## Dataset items
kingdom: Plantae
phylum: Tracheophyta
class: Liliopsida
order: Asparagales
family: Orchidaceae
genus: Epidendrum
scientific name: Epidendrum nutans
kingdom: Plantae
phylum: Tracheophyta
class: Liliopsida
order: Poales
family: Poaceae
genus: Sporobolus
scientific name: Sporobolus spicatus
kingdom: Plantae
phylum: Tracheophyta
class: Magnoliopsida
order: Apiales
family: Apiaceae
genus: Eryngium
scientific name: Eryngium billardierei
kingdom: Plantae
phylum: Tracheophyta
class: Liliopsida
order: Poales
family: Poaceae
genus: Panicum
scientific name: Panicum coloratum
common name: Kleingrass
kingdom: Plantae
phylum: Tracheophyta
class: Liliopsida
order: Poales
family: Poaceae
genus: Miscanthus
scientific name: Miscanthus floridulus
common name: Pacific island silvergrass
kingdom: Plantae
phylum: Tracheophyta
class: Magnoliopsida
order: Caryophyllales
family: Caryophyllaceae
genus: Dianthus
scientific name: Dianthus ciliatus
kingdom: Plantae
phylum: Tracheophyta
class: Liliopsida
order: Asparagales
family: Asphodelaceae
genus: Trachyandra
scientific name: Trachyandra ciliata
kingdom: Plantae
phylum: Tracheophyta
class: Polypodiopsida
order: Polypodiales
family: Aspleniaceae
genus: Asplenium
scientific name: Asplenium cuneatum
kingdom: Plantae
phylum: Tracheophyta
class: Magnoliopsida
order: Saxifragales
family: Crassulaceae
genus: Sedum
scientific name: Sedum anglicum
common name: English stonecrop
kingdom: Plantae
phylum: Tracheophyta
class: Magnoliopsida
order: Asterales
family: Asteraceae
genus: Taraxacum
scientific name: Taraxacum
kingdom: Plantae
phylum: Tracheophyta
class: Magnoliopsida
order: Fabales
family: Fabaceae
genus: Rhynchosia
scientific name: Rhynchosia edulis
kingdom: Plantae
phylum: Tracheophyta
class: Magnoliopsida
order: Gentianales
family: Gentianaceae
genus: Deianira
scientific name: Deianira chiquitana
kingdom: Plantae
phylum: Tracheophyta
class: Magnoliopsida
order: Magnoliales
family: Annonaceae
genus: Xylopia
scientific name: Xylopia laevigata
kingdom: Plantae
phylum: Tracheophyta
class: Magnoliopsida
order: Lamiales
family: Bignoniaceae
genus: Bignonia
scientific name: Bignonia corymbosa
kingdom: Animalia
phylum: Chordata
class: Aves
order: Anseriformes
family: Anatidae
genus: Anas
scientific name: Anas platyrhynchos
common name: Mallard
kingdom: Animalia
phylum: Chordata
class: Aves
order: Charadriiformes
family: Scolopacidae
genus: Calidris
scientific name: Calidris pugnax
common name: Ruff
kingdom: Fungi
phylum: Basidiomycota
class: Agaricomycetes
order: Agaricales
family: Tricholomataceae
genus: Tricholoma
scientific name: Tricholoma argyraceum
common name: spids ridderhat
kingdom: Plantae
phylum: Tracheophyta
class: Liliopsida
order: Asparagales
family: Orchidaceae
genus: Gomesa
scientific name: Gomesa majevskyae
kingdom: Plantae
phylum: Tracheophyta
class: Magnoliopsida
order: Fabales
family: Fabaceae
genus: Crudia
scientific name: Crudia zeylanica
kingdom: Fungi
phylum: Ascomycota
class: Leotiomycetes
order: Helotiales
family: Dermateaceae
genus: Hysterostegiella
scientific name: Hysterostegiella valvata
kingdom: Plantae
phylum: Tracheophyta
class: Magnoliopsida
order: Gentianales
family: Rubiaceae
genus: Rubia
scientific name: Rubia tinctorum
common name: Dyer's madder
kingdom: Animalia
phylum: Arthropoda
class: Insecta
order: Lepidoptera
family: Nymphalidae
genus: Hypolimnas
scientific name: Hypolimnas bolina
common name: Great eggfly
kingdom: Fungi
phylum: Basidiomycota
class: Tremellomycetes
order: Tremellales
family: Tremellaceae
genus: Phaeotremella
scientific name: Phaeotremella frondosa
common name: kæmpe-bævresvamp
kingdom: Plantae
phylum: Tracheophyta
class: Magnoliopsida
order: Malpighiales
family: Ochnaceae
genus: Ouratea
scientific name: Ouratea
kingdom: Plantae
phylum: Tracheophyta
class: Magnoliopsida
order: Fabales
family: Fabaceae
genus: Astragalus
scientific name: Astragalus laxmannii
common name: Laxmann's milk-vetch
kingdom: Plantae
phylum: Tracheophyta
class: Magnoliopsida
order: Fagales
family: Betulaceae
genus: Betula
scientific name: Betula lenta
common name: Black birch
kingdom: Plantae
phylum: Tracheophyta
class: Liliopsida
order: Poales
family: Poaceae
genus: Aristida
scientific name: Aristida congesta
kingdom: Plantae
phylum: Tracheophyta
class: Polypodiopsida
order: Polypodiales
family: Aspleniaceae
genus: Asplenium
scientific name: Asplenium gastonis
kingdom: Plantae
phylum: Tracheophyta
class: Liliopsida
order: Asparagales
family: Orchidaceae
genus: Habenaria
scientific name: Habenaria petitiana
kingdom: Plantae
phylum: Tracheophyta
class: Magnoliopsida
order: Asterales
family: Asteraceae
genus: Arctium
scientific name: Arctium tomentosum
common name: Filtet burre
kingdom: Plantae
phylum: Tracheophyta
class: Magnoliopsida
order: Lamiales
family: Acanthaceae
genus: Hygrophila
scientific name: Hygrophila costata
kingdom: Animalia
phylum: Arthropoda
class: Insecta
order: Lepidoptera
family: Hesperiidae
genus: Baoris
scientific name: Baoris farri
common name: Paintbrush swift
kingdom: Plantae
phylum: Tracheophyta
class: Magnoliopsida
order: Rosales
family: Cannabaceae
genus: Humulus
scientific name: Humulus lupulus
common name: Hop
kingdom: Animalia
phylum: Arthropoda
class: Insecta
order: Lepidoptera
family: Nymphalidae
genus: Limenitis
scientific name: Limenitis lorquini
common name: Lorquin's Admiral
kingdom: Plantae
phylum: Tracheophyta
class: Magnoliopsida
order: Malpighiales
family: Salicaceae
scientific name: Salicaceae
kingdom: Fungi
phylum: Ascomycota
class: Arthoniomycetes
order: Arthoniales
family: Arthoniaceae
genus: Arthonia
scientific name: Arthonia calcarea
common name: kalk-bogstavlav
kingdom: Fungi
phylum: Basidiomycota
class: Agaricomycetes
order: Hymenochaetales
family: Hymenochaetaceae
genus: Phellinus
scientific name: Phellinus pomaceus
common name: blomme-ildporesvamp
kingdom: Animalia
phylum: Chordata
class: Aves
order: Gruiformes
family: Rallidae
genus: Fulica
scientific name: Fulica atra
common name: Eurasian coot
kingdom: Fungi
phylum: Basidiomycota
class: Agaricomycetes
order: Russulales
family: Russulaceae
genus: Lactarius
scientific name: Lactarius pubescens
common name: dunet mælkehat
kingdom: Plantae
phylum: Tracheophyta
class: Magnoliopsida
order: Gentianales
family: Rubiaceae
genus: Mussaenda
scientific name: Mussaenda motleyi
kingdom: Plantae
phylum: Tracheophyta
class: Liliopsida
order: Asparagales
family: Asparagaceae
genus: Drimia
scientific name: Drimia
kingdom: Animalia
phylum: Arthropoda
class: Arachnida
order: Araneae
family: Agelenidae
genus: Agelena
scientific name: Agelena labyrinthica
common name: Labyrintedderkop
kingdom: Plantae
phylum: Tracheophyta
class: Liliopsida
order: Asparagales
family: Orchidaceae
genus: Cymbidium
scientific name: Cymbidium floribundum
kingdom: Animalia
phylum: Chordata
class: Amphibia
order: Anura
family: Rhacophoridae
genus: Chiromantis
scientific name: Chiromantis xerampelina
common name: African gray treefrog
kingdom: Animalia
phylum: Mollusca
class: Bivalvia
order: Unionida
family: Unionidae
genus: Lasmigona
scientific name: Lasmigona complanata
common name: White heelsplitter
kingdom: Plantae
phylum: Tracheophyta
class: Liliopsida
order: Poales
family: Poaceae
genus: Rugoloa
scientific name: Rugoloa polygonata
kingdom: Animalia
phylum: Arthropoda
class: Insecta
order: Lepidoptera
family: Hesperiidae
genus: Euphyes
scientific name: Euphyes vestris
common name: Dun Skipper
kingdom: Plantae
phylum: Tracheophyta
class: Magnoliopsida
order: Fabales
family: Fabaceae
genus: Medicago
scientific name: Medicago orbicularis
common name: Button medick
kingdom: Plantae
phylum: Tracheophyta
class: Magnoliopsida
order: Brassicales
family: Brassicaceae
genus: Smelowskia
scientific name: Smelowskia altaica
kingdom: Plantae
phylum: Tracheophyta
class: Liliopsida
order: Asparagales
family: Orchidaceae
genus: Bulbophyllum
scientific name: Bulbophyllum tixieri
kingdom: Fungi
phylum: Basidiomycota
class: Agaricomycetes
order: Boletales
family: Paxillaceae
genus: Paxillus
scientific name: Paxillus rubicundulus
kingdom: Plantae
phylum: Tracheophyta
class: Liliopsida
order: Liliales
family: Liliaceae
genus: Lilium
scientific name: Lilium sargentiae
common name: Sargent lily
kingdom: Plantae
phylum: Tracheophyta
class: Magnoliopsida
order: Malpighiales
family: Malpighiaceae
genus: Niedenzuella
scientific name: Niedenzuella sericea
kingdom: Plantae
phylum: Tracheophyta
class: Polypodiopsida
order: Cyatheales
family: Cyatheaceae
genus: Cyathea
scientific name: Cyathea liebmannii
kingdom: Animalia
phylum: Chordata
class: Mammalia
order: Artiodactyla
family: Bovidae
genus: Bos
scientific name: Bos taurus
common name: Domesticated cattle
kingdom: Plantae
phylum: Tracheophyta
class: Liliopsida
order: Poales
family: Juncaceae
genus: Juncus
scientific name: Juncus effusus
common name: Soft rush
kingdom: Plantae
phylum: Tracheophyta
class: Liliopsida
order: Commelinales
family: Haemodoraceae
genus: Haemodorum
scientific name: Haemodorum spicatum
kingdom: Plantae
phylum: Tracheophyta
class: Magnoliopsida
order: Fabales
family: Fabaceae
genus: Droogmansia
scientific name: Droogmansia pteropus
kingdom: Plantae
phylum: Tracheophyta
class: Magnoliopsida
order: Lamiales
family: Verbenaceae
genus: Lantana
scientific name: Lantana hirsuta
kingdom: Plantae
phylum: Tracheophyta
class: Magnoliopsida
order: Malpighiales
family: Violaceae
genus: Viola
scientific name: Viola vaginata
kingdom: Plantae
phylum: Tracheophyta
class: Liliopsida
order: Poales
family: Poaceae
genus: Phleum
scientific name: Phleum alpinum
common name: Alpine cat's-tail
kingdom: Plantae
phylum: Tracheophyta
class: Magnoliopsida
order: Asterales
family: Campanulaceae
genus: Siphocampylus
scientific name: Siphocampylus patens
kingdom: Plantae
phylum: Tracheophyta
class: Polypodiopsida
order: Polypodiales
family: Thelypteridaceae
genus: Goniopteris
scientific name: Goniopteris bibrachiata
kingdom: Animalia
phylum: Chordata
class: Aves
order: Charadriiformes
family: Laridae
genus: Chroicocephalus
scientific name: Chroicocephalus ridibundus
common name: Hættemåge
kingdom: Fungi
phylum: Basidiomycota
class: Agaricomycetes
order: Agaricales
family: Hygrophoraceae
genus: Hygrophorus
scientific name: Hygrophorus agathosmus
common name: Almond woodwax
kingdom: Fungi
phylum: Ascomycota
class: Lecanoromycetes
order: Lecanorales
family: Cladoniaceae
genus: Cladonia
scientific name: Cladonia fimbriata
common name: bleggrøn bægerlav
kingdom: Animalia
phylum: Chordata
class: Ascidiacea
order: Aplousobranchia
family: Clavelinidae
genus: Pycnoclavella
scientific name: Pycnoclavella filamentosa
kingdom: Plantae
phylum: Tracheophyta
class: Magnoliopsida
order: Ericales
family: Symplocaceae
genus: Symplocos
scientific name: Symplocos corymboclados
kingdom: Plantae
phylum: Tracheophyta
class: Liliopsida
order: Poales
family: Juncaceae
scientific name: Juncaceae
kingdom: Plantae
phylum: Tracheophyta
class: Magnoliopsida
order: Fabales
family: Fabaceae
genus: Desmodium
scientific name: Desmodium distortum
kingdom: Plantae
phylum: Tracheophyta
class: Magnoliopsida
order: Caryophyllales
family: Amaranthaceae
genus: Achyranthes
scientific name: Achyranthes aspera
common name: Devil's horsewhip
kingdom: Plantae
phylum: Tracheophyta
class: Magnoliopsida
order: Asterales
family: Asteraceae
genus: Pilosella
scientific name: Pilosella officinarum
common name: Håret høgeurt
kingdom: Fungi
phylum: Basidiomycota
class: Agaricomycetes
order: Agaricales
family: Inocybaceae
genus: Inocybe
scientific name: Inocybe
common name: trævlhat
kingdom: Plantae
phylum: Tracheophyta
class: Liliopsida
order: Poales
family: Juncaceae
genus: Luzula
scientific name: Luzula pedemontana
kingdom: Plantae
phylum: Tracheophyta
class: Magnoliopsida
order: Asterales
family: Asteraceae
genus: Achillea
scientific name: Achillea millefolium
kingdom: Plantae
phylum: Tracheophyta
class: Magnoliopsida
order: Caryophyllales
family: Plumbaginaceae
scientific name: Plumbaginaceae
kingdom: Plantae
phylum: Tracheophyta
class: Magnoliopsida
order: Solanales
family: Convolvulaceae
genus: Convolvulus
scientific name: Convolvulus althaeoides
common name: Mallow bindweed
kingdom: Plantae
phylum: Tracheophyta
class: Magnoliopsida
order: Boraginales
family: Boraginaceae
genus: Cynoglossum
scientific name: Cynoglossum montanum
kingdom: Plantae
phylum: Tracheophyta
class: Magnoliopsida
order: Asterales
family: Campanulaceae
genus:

## Your goal
Edit the entries from the start through the line containing "scientific name: Panicum coloratum", inclusive, so that "scientific name" becomes "species" throughout. Leave everything else unchanged.

## Task result
kingdom: Plantae
phylum: Tracheophyta
class: Liliopsida
order: Asparagales
family: Orchidaceae
genus: Epidendrum
species: Epidendrum nutans
kingdom: Plantae
phylum: Tracheophyta
class: Liliopsida
order: Poales
family: Poaceae
genus: Sporobolus
species: Sporobolus spicatus
kingdom: Plantae
phylum: Tracheophyta
class: Magnoliopsida
order: Apiales
family: Apiaceae
genus: Eryngium
species: Eryngium billardierei
kingdom: Plantae
phylum: Tracheophyta
class: Liliopsida
order: Poales
family: Poaceae
genus: Panicum
species: Panicum coloratum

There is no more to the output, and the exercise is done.